__PROBLEM__: An exact retyping of all lines below is the answer; pictures do not belong in it.

__RECORDED INFORMATION__:
-*-*-
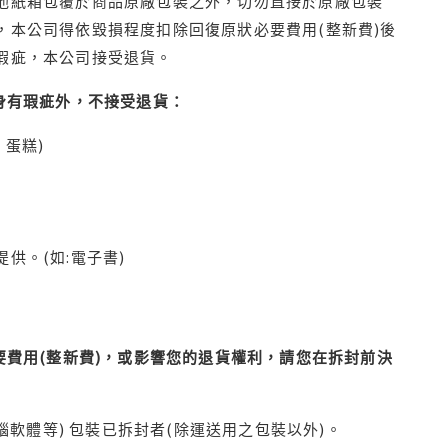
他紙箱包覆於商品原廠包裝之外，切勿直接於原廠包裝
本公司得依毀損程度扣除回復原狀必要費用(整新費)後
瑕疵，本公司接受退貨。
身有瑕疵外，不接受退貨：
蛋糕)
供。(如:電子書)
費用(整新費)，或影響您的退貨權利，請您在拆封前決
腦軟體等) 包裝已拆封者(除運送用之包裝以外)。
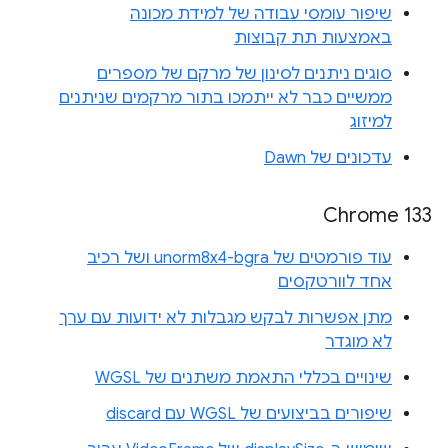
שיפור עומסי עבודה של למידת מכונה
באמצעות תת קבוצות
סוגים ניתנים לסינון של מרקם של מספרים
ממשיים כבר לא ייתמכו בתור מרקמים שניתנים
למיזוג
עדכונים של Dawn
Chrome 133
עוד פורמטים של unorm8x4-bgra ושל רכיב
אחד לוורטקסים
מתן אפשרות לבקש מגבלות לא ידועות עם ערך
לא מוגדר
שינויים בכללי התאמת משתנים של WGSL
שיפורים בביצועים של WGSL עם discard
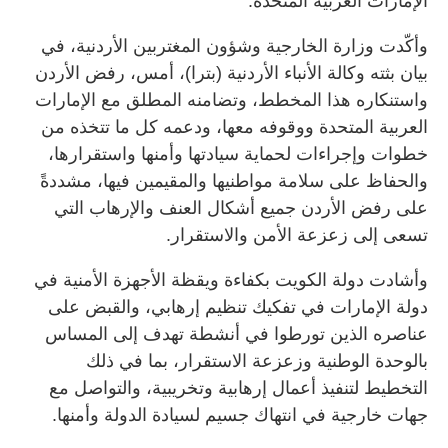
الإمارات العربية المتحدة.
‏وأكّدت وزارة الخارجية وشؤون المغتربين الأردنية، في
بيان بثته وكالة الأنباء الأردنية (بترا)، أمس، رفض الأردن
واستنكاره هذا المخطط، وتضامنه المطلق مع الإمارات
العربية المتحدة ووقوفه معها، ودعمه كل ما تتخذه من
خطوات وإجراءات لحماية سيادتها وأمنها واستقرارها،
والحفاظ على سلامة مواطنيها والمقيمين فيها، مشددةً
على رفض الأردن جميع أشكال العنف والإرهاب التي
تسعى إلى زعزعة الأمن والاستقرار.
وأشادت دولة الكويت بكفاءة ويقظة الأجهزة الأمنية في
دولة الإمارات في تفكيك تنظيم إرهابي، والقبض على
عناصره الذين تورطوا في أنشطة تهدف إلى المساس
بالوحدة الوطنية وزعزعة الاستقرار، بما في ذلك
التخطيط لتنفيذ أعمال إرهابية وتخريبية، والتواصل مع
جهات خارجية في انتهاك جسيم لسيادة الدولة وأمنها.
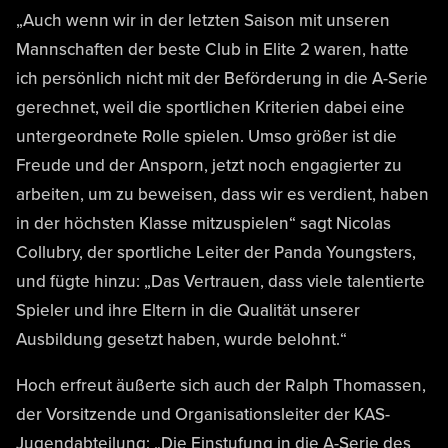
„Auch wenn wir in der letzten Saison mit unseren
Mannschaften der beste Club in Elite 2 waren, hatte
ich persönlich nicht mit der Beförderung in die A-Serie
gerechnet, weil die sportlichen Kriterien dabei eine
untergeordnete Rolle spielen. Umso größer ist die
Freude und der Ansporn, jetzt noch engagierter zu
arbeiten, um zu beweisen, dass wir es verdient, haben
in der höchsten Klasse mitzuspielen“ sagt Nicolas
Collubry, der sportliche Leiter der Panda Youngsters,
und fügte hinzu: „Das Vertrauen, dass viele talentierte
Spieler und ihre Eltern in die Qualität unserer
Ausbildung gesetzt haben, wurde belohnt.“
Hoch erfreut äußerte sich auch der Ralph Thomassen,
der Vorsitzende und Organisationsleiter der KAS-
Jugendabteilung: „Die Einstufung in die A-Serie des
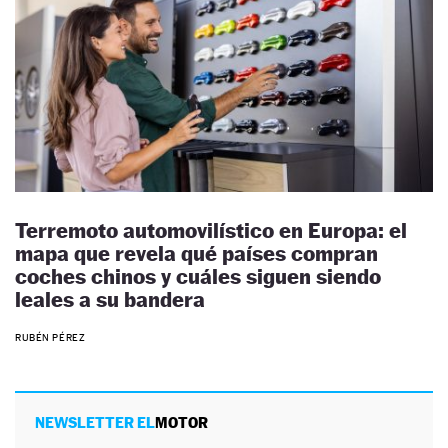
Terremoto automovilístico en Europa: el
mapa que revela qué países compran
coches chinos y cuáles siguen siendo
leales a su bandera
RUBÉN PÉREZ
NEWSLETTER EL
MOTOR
-*-*-
__SOLUTION TO THIS TASK__:
他紙箱包覆於商品原廠包裝之外，切勿直接於原廠包裝
本公司得依毀損程度扣除回復原狀必要費用(整新費)後
瑕疵，本公司接受退貨。
身有瑕疵外，不接受退貨：
蛋糕)
供。(如:電子書)
費用(整新費)，或影響您的退貨權利，請您在拆封前決
腦軟體等) 包裝已拆封者(除運送用之包裝以外)。
שיפור עומסי עבודה של למידת מכונה
באמצעות תת קבוצות
סוגים ניתנים לסינון של מרקם של מספרים
ממשיים כבר לא ייתמכו בתור מרקמים שניתנים
למיזוג
עדכונים של Dawn
Chrome 133
עוד פורמטים של unorm8x4-bgra ושל רכיב
אחד לוורטקסים
מתן אפשרות לבקש מגבלות לא ידועות עם ערך
לא מוגדר
שינויים בכללי התאמת משתנים של WGSL
שיפורים בביצועים של WGSL עם discard
الإمارات العربية المتحدة.
‏وأكّدت وزارة الخارجية وشؤون المغتربين الأردنية، في
بيان بثته وكالة الأنباء الأردنية (بترا)، أمس، رفض الأردن
واستنكاره هذا المخطط، وتضامنه المطلق مع الإمارات
العربية المتحدة ووقوفه معها، ودعمه كل ما تتخذه من
خطوات وإجراءات لحماية سيادتها وأمنها واستقرارها،
والحفاظ على سلامة مواطنيها والمقيمين فيها، مشددةً
على رفض الأردن جميع أشكال العنف والإرهاب التي
تسعى إلى زعزعة الأمن والاستقرار.
وأشادت دولة الكويت بكفاءة ويقظة الأجهزة الأمنية في
دولة الإمارات في تفكيك تنظيم إرهابي، والقبض على
عناصره الذين تورطوا في أنشطة تهدف إلى المساس
بالوحدة الوطنية وزعزعة الاستقرار، بما في ذلك
التخطيط لتنفيذ أعمال إرهابية وتخريبية، والتواصل مع
جهات خارجية في انتهاك جسيم لسيادة الدولة وأمنها.
„Auch wenn wir in der letzten Saison mit unseren
Mannschaften der beste Club in Elite 2 waren, hatte
ich persönlich nicht mit der Beförderung in die A-Serie
gerechnet, weil die sportlichen Kriterien dabei eine
untergeordnete Rolle spielen. Umso größer ist die
Freude und der Ansporn, jetzt noch engagierter zu
arbeiten, um zu beweisen, dass wir es verdient, haben
in der höchsten Klasse mitzuspielen“ sagt Nicolas
Collubry, der sportliche Leiter der Panda Youngsters,
und fügte hinzu: „Das Vertrauen, dass viele talentierte
Spieler und ihre Eltern in die Qualität unserer
Ausbildung gesetzt haben, wurde belohnt.“
Hoch erfreut äußerte sich auch der Ralph Thomassen,
der Vorsitzende und Organisationsleiter der KAS-
Jugendabteilung: „Die Einstufung in die A-Serie des
Terremoto automovilístico en Europa: el
mapa que revela qué países compran
coches chinos y cuáles siguen siendo
leales a su bandera
RUBÉN PÉREZ
NEWSLETTER EL
MOTOR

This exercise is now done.